El sorprendente recorte de 30 puntos básicos de los tipos de interés en China impulsó al CSI 300, el índice insignia del país, a una subida semanal del 21% tras nueve sesiones consecutivas de ganancias. El índice Hang Seng de Hong Kong, muy ponderado por los valores tecnológicos, hizo lo propio.

El índice se encuentra ahora en su nivel más alto desde junio de 2022. Merece la pena destacar una serie de factores clave. En primer lugar, el recorte de 30 puntos básicos en el tipo de interés oficial de China es significativo, ya que los ajustes anteriores se limitaban a unos 10 puntos básicos.
En segundo lugar, la relajación de las restricciones a la compra de propiedades en tres grandes ciudades chinas (Shanghai, Shenzhen y Guangzhou), así como el anuncio del banco central de una reducción de las reservas obligatorias de los bancos y la posibilidad de refinanciar las hipotecas, son medidas que deberían estabilizar un mercado inmobiliario en declive desde 2014 y ofrecer a los prestatarios la posibilidad de renegociar sus préstamos en condiciones más favorables. El Banco Popular de China estima que estas iniciativas podrían generar más de 21.000 millones de dólares de ahorro para los prestatarios. Los anuncios impulsaron a los promotores inmobiliarios y a los valores relacionados con el acero, con subidas notables para China Vanke (+32%), Beijing New Building Materials (+23%), Citic Pacific Special Steel Group (+21%) y Baoshan Iron & Steel (+17%).
David Kruk, responsable de negociación de La Financière de L'Echiquier, resume bien la situación: "Este es uno de los puntos de inflexión del año". Con el CSI 300 mostrando un descuento del 40% con respecto al S&P500, tras el potente repunte del mercado estadounidense en los dos últimos años, los inversores que han estado muy infraponderados en activos chinos podrían ver un repunte aún más pronunciado.
Rendimiento e impulso del sector europeo
A la cabeza, el índice chino del sector de bienes de consumo básico, el CSI 300 Cons Staple, registró una impresionante subida del 37% en cinco días. Destacaron en particular los productores de bebidas espirituosas, con ganancias del 33% para Luzhou Laojiao, Shanxi Xinghuacun Fen Wine Factory y Wuliangye Yibin. Los sectores de la salud y la tecnología no se quedaron atrás y registraron ganancias en torno al 30%, impulsados por unas condiciones de refinanciación más favorables. Mientras tanto, los fabricantes chinos de chips de inteligencia artificial Cambricon Technologies y Maxscend Microelectronics vieron cómo sus acciones alcanzaban el límite diario del 20%, animados por los incentivos gubernamentales para sustituir los procesadores de Nvidia por soluciones de fabricación propia.

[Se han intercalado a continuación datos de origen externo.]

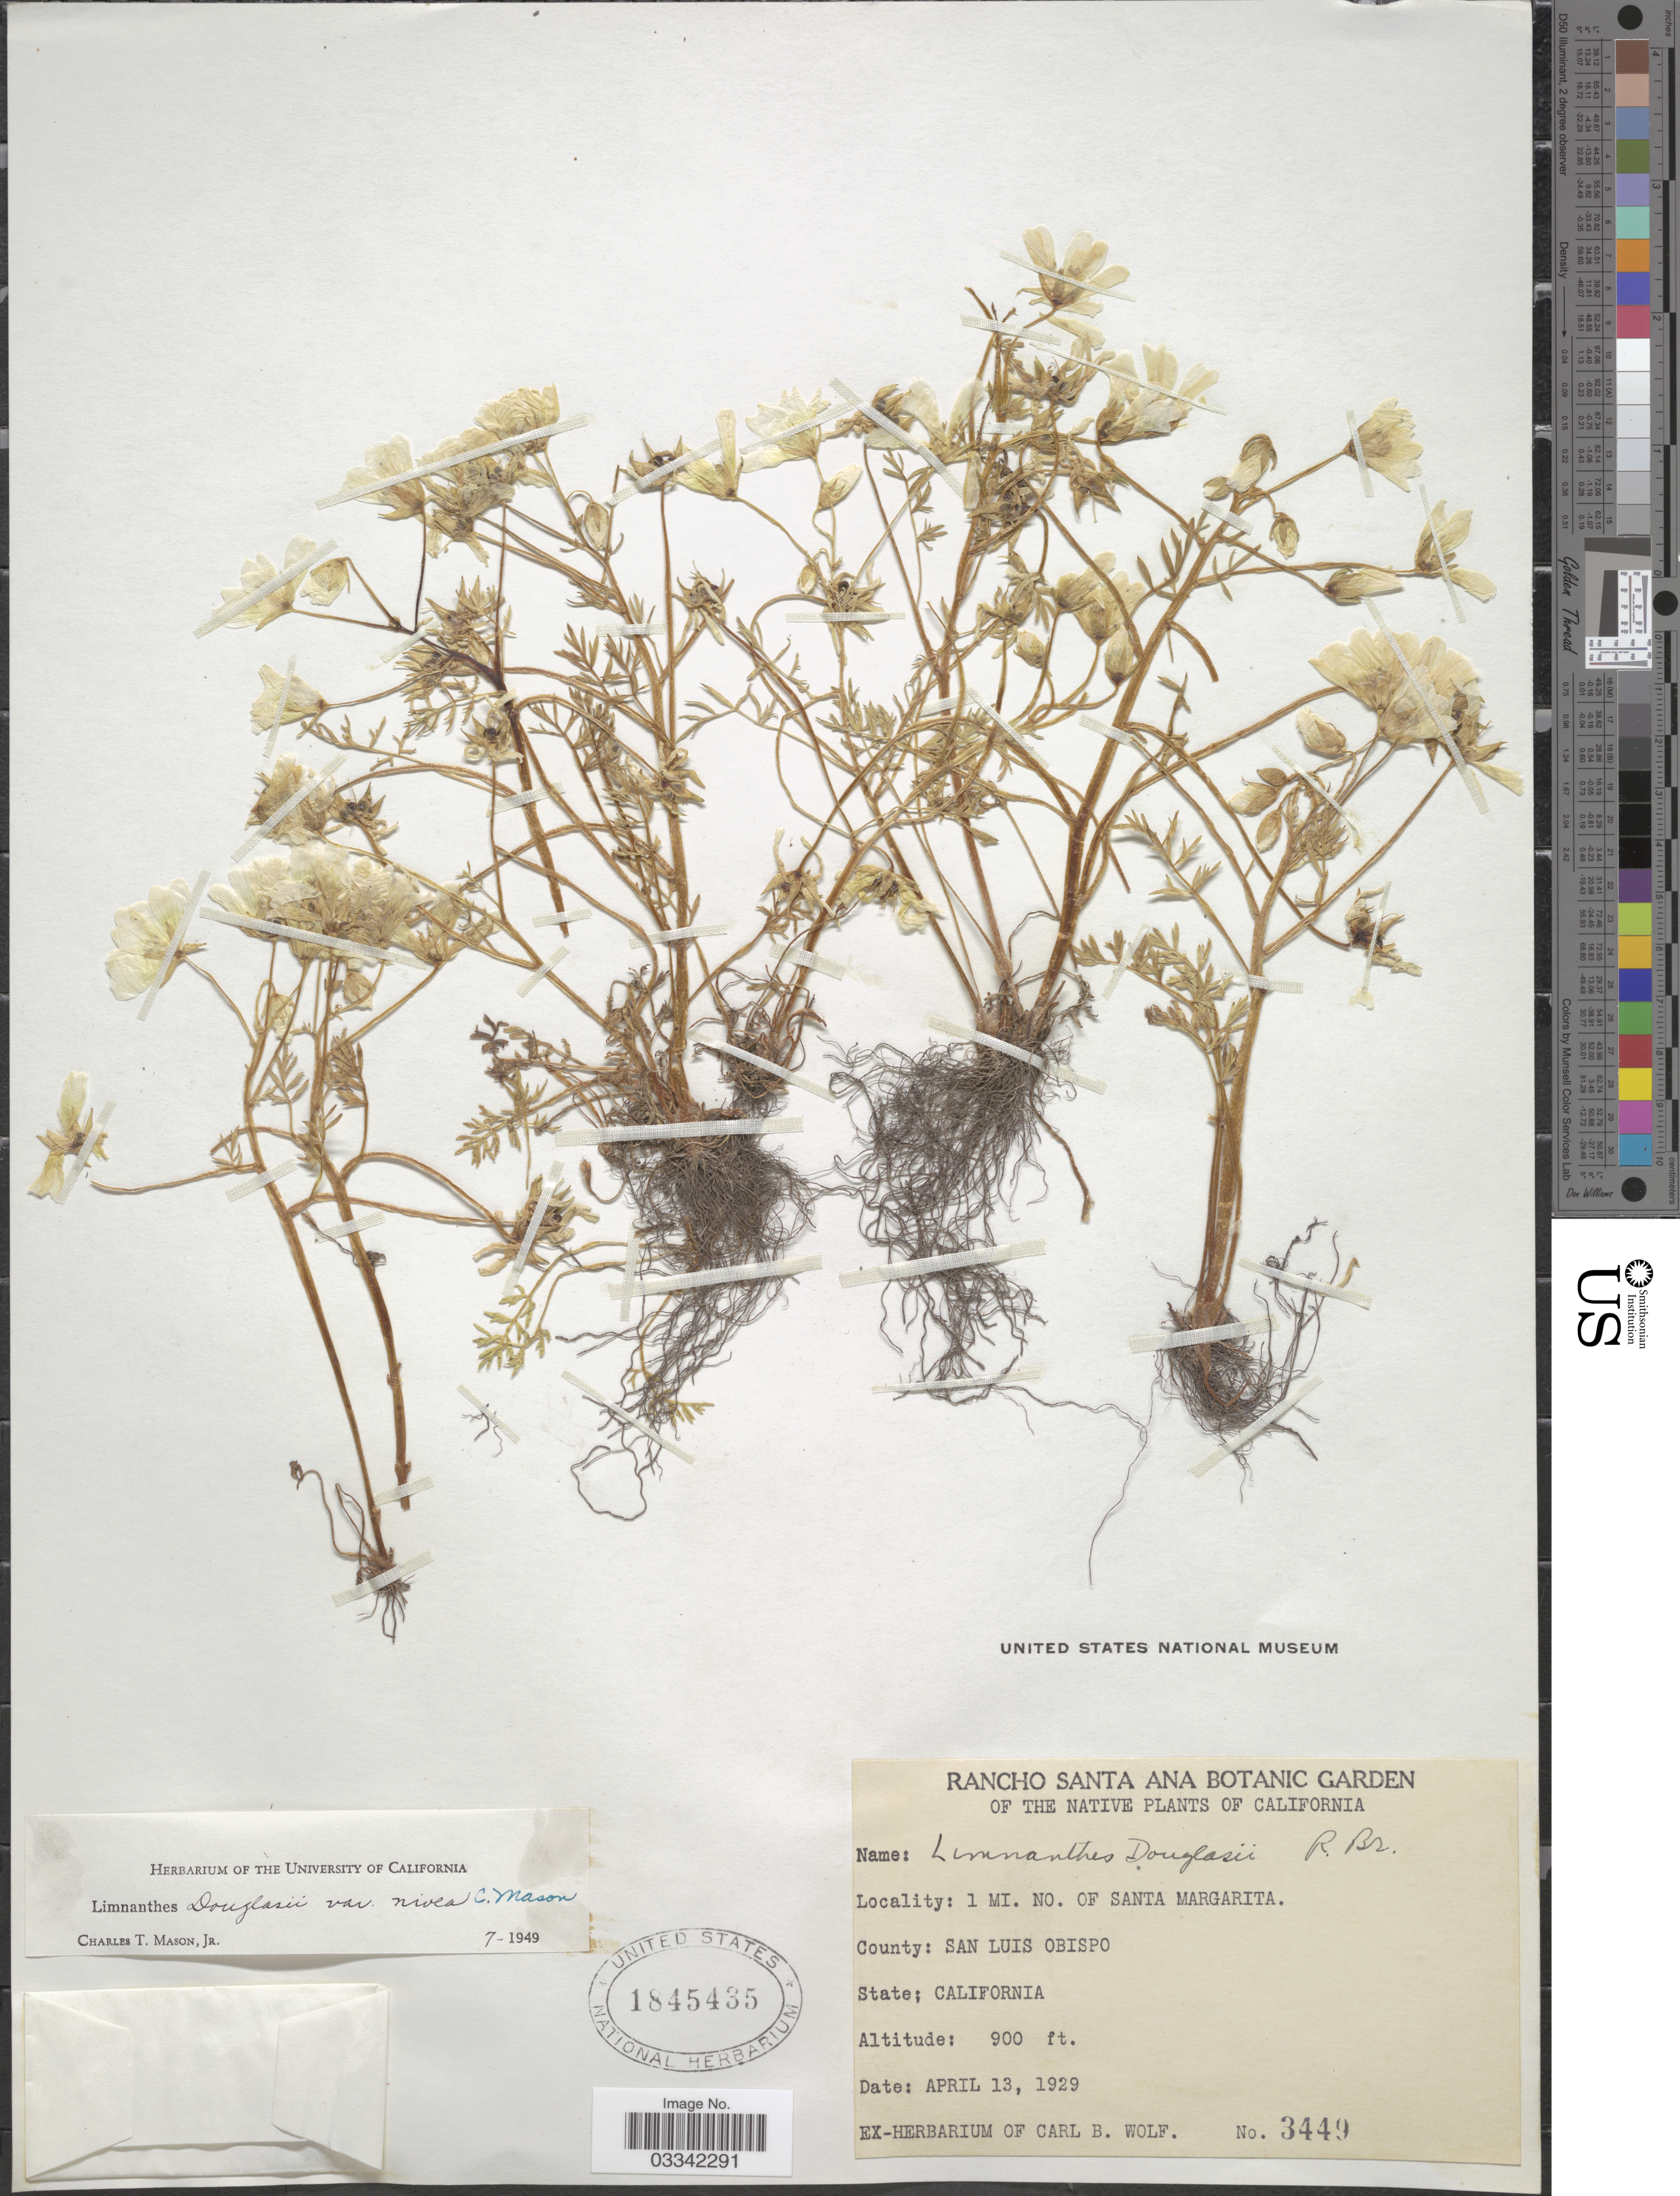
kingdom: Plantae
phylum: Tracheophyta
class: Magnoliopsida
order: Brassicales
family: Limnanthaceae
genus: Limnanthes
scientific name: Limnanthes douglasii var. nivea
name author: Mason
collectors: ex herb. Carl B. Wolf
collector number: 3449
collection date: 1929-04-13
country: United States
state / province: California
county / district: San Luis Obispo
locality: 1 mi. no. of Santa Margarita. County: San Luis Obispo.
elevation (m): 274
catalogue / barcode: US 1845435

Fuera del prisma chino, estas medidas han revitalizado el sector minero europeo, que se ha disparado un 16% desde su mínimo de principios de septiembre, mientras que las acciones de artículos de lujo han subido un 12%. Cabe recordar que estos sectores están muy expuestos a China, lo que refuerza la idea de una correlación positiva entre los mercados chino y europeo.

Sin embargo, hay sombras en el panorama...
El mercado bursátil chino se enfrenta a incertidumbres en un momento en el que las perspectivas de inversión parecen mejorar. Las bolsas de Shanghai y Hong Kong permanecerán cerradas del 1 al 7 de octubre por la Semana Dorada, los días festivos en China. Aunque los ETF cotizados en EE.UU., como el FXI, seguirán estando disponibles, la interrupción de la negociación en China podría tener repercusiones adversas.
Por otra parte, un resultado desfavorable de las elecciones en EE.UU. y el creciente pesimismo de las empresas extranjeras ante la debilidad de la demanda y los retos normativos -el más elevado desde las elecciones estadounidenses- podrían repercutir negativamente en el mercado chino.Por otro lado, un resultado desfavorable de las elecciones estadounidenses y el creciente pesimismo de las empresas extranjeras ante la debilidad de la demanda y los retos normativos -el más alto desde 1999 según la Cámara de Comercio Estadounidense en Shanghai- podrían acabar rápidamente con las ganancias conseguidas.
En definitiva, la situación en China sigue siendo una situación que hay que vigilar de cerca. Los próximos indicadores de crecimiento y empleo podrían proporcionar una confirmación crucial y servir de barómetro para las perspectivas futuras.